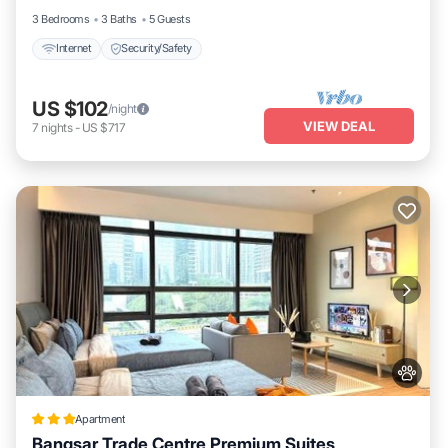
3 Bedrooms
3 Baths
5 Guests
Internet
Security/Safety
US $102
/night
VIEW DEAL
7
nights
-
US $717
Apartment
Bangsar Trade Centre Premium Suites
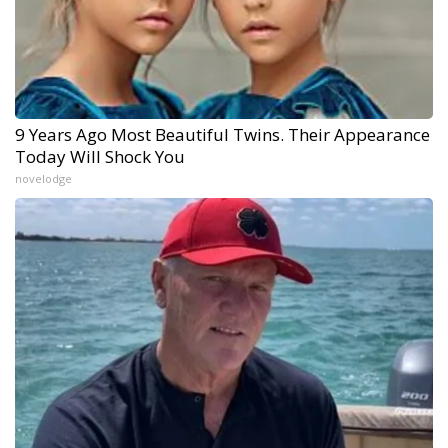
9 Years Ago Most Beautiful Twins. Their Appearance
Today Will Shock You
novelodge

**DIRECTIVE:** Would you set down the entries exactly as given, minus their pictures?

**RESPONSE BELOW:**
3 Bedrooms
3 Baths
5 Guests
Internet
Security/Safety
US $102
/night
VIEW DEAL
7
nights
-
US $717
Apartment
Bangsar Trade Centre Premium Suites
9 Years Ago Most Beautiful Twins. Their Appearance
Today Will Shock You
novelodge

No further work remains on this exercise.